Regex is a pattern-matching language embedded in almost every programming environment. The syntax looks intimidating at first — all those backslashes and brackets — but once you recognize the handful of constructs that appear in 90% of real-world patterns, it gets much less mysterious.
When regex is worth it
Regex makes sense when the thing you’re looking for has internal structure: an email address, a version number, a date in a specific format, a line in a log file that starts with a timestamp.
For simple substring matching, use includes(). For “does this string look like a valid phone number,” use regex. The overhead of writing a pattern pays off when plain string methods would need five lines of logic anyway.
The four flags worth knowing
g — global. Without it, the engine finds the first match and stops. Add it and you get all of them.
i — case-insensitive. /error/i catches Error, ERROR, and error.
m — multiline. Normally ^ and $ match the very start and end of the whole string. With m, they match the start and end of each line. This trips up a lot of people.
s — dotAll. The dot . skips newlines by default. With s, it matches them too — useful when your content spans multiple lines.
Combine them as needed: gi, gim, gis.
Patterns that come up constantly
Here’s a handful worth bookmarking:
Email (good enough for most uses)
[\w.+-]+@[\w-]+\.[a-z]{2,}
All integers in a string
\d+
Words starting with a capital letter
\b[A-Z][a-z]+\b
ISO date (YYYY-MM-DD)
\d{4}-\d{2}-\d{2}
URL
https?://[\w./%-?=&#]+
None of these are perfect. The email pattern doesn’t handle every edge case — but something that’s 99% accurate and readable beats a 200-character RFC-compliant monster you’ll never debug when it fails.
Three mistakes that bite everyone
Forgetting to escape literal special characters. The dot . in regex means “any character.” /3.14/ also matches 3x14. If you mean a real dot, write \..
Using ^ and $ on multiline text without the m flag. You end up matching nothing and wondering why.
Nested quantifiers with alternation. (a|ab)+ on a long string that doesn’t match can trigger catastrophic backtracking and lock up the thread. If your pattern has nested groups with quantifiers, test it on a longer input before shipping.
Named capture groups
JavaScript has had named groups since ES2018. The syntax is (?<name>pattern):
(?<year>\d{4})-(?<month>\d{2})-(?<day>\d{2})
Run that against "2026-05-27" and you get match.groups.year === "2026" instead of having to remember which index is which.
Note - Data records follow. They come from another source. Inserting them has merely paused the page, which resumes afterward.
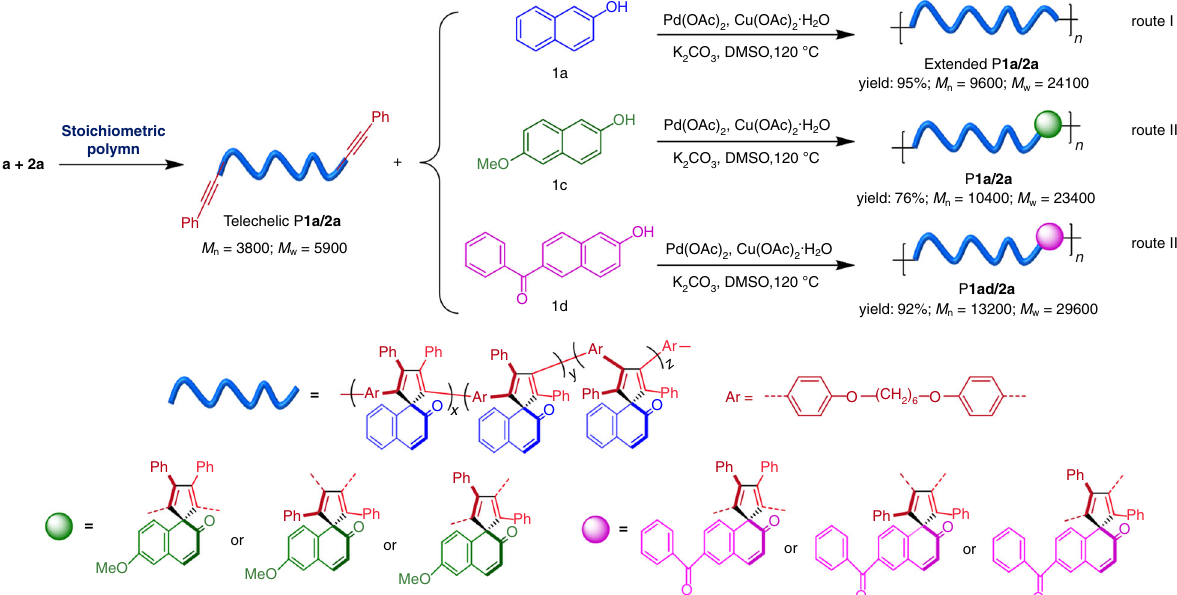
Fig. 3 Preparation and post-polymerization of telechelic polymer. The telechelic polymer P 1a / 2a is prepared at a monomer feed ratio of 1:1, and the polymerizations of telechelic P 1a / 2a with 1a (route I), 1c (route II), and 1d (route III) are conducted based on the apparent monomer-nonstoichiometry- promoted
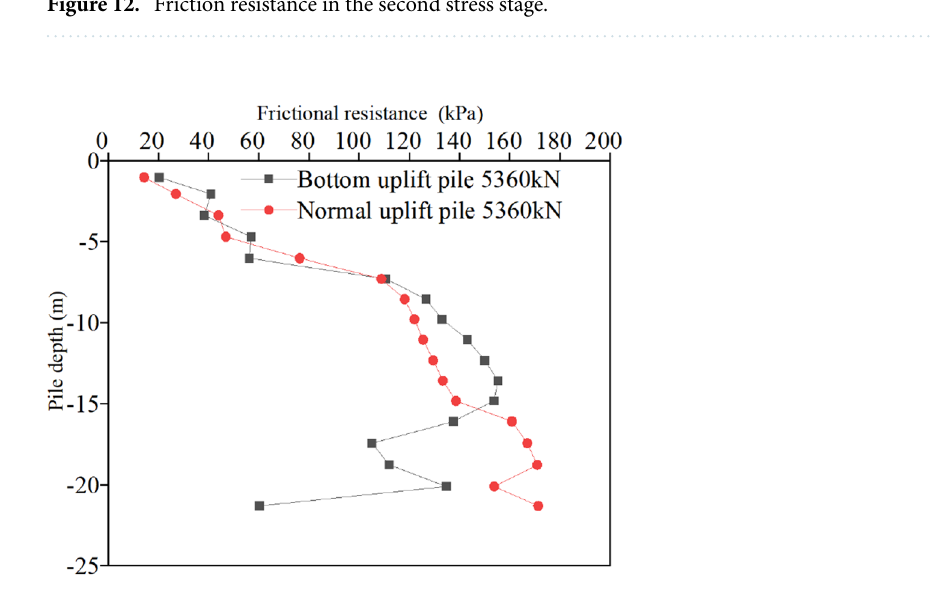
Figure 13. Friction resistance in the third stress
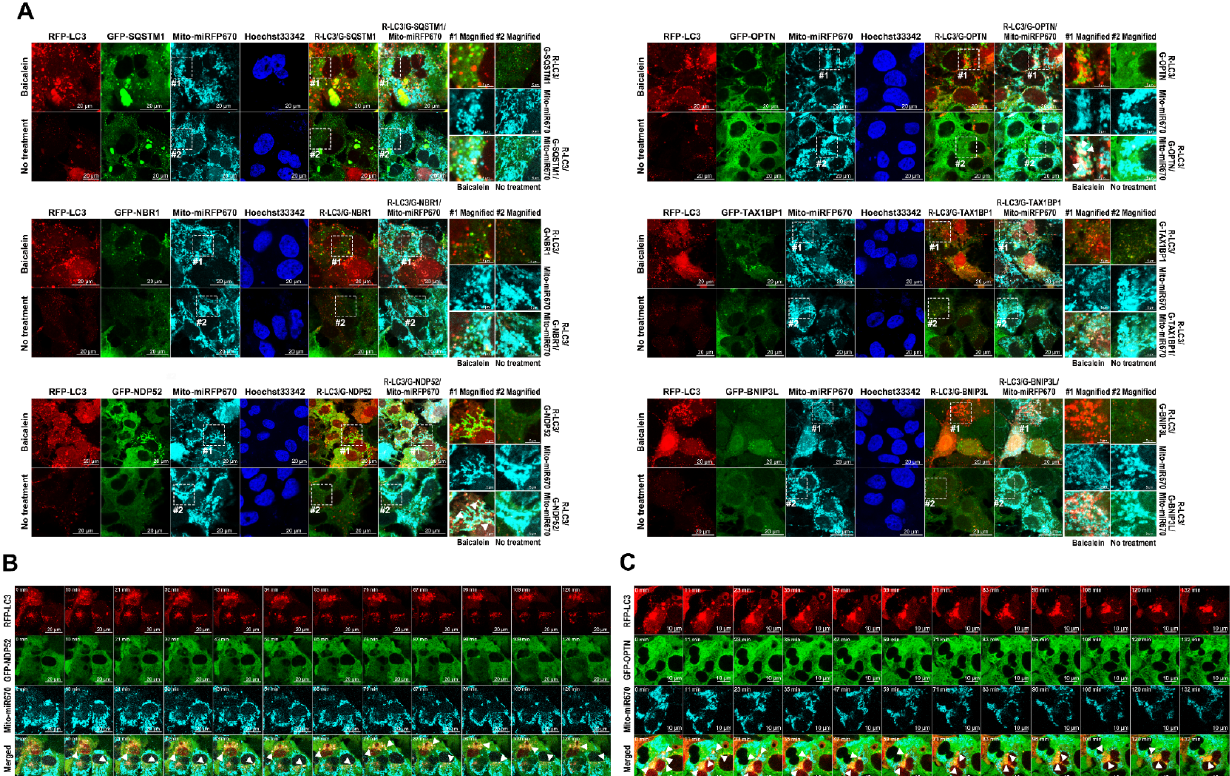
Figure 12. Recruitment of cargo receptors in baicalein-induced mitophagy: ( A ) Huh7/RFP-LC3/Mito-miRFP670 cells expressing individual GFP-cargo receptors as indicated were established. The cells were treated with or without 0.5 mM baicalein. Four hours later, the cells were fixed, stained with Hoechst 33342, and analyzed by confocal microscopy. Magnified field-1 and magnified field-2 in each panel show enlarged images of the areas in white dashed boxes 1 and 2 in the images of baicalein-treated and untreated cells, respectively. The white arrowheads in magnified field-1 indicate the colocalized signal. ( B ) Selected frames show- ing live imaging of 0.5 mM baicalein-treated Huh7/RFP-LC3/Mito-miRFP670/GFP-NDP52 cells. All frames in the live imaging sequence are shown in Supplemental Video S13. In the representative image, the arrowheads indicate the recruitment of GFP-NDP52 in the elimination of Mito-miRFP670 by RFP-LC3 puncta-labeled autophagic vacuoles. ( C ) Selected frames obtained from the live imaging analysis of 0.5 mM baicalein-treated Huh7/RFP-LC3/Mito-miRFP670/GFP-OPTN cells (Supplemental Video S14) are shown. In the representative image, the arrowheads indicate the coordination of GFP-OPTN with RFP-LC3 puncta-labeled au- tophagic vacuoles in the turnover of Mito-miRFP670.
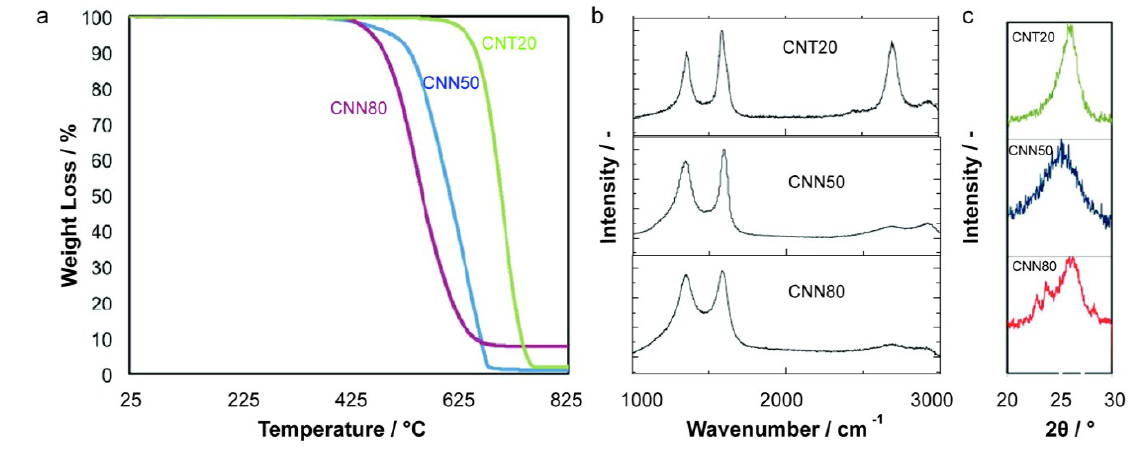
Figure 1. ( a ) TGA traces of decomposition in air; ( b ) Raman spectrum and ( c ) XRD measurements for the graphitic carbon supports.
Much easier to read six months later.
Using the tester
Paste your pattern into the Regex Tester — just the pattern itself, without the surrounding slashes. Add any flags in the field after the second slash. Drop your test text into the textarea.
Matches highlight immediately. The details section shows each match’s value and position in the string. Named group values appear next to each match too.
Everything runs in the browser — your test data never leaves the page.